٦٢- أُبَلِّغُكُمْ رِسَالاَتِ رَبِّي وَأَنصَحُ لَكُمْ وَأَعْلَمُ مِنَ اللّهِ مَا لاَ تَعْلَمُونَ
62- " Tebliğ ediyorum size risaletini Rabbimin ve nasihat ediyorum size.Alimim Allah'tan,bilmediğiniz şeylere."


٦٣- أَوَعَجِبْتُمْ أَن جَاءكُمْ ذِكْرٌ مِّن رَّبِّكُمْ عَلَى رَجُلٍ مِّنكُمْ لِيُنذِرَكُمْ وَلِتَتَّقُواْ وَلَعَلَّكُمْ تُرْحَمُونَ
63- " Acayib mi ediyorsunuz şunu; geldi size bir zikir Rabbinizden, bir adama içinizden ve uyarıyor sizi takvalanmanız için, belki rahmet olunursunuz.


٦٤- فَكَذَّبُوهُ فَأَنجَيْنَاهُ وَالَّذِينَ مَعَهُ فِي الْفُلْكِ وَأَغْرَقْنَا الَّذِينَ كَذَّبُواْ بِآيَاتِنَا إِنَّهُمْ كَانُواْ قَوْماً عَمِينَ
64- Ama yalanladılar onu. Koruduk onu ve beraberindekileri gemide ve boğduk onları ki yalanladılar ayetlerimizi.Muhakkak ki onlar kör bir kavimdir.

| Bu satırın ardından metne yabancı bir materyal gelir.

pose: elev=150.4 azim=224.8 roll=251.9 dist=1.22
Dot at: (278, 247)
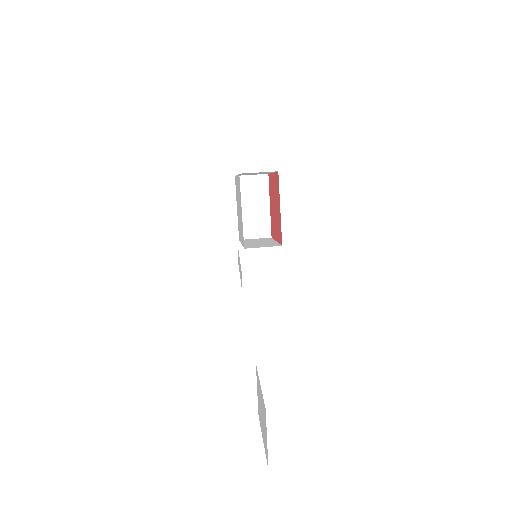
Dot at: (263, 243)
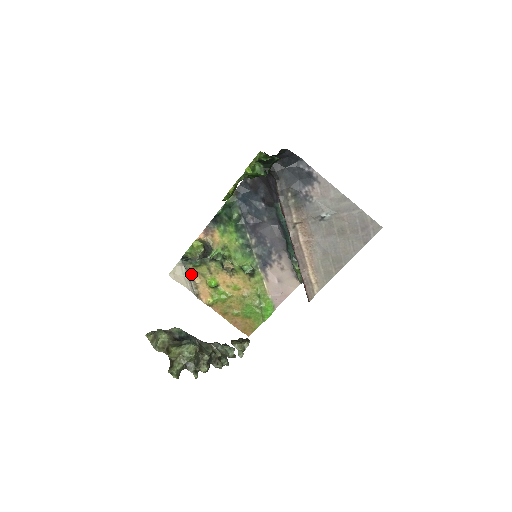
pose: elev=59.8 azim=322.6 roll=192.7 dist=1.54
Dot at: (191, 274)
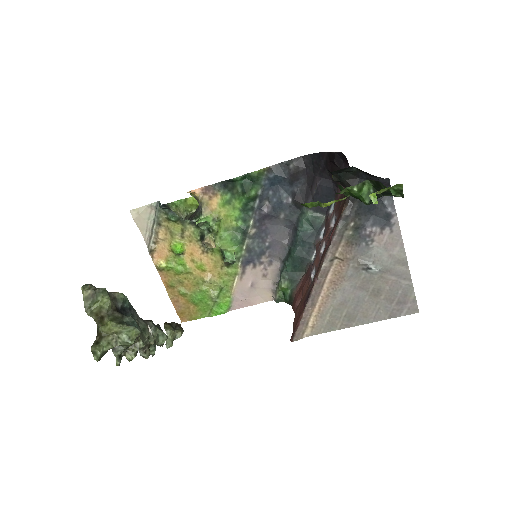
Dot at: (158, 225)
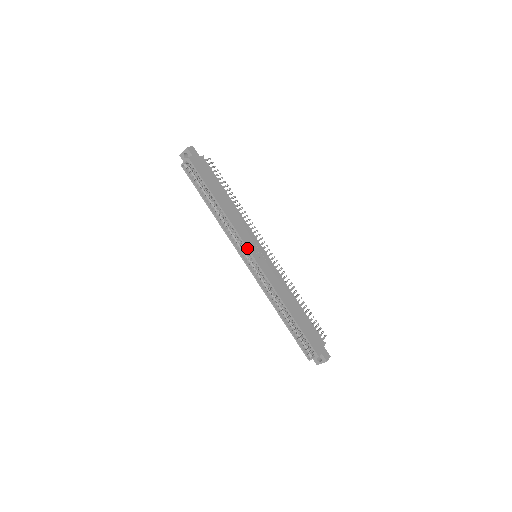
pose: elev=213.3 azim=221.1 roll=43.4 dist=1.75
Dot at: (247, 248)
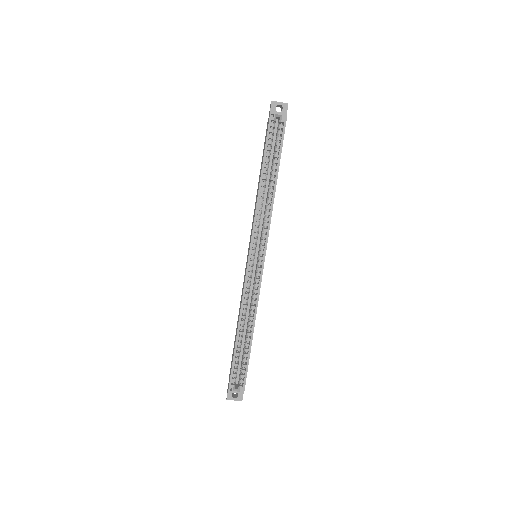
Dot at: (266, 245)
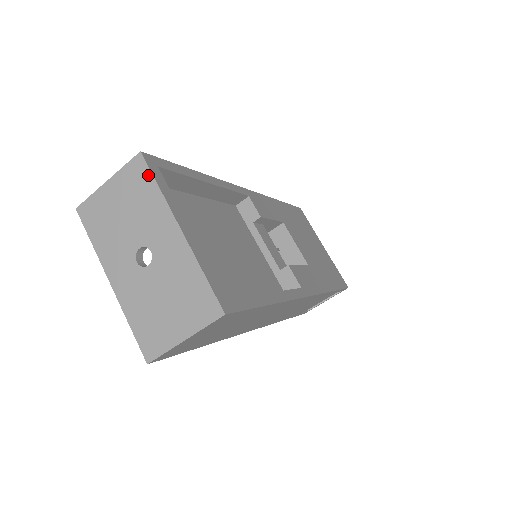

٦٥- وَإِلَى عَادٍ أَخَاهُمْ هُوداً قَالَ يَا قَوْمِ اعْبُدُواْ اللّهَ مَا لَكُم مِّنْ إِلَهٍ غَيْرُهُ أَفَلاَ تَتَّقُونَ
65- Ve Ad'a kardeşleri Hud! Dedi ki:
"Ya Kavmim,kul olun Allah'a,yoktur hiçbir ilah Hu'dan gayrı.Olmayacak mısınız takvalı?"


٦٦- قَالَ الْمَلأُ الَّذِينَ كَفَرُواْ مِن قَوْمِهِ إِنَّا لَنَرَاكَ فِي سَفَاهَةٍ وِإِنَّا لَنَظُنُّكَ مِنَ الْكَاذِبِينَ
66- Dedi ki ileri gelenleri,inkar edenlerinden kavminde:"Muhakkak ki görüyoruz seni aptallık içinde ve gerçekten zannediyoruz ki sen yalancılardansın."


٦٧- قَالَ يَا قَوْمِ لَيْسَ بِي سَفَاهَةٌ وَلَكِنِّي رَسُولٌ مِّن رَّبِّ الْعَالَمِينَ
67- Dedi ki:"Ya kavmim,değilim aptallık içinde ve lakin Rasülüm Rabbinden alemlerin."


٦٨- أُبَلِّغُكُمْ رِسَالاتِ رَبِّي وَأَنَاْ لَكُمْ نَاصِحٌ أَمِينٌ
68- " Tebliğ ediyorum size risaletini Rabbimin ve ben nasihatçiyim size, emin olan."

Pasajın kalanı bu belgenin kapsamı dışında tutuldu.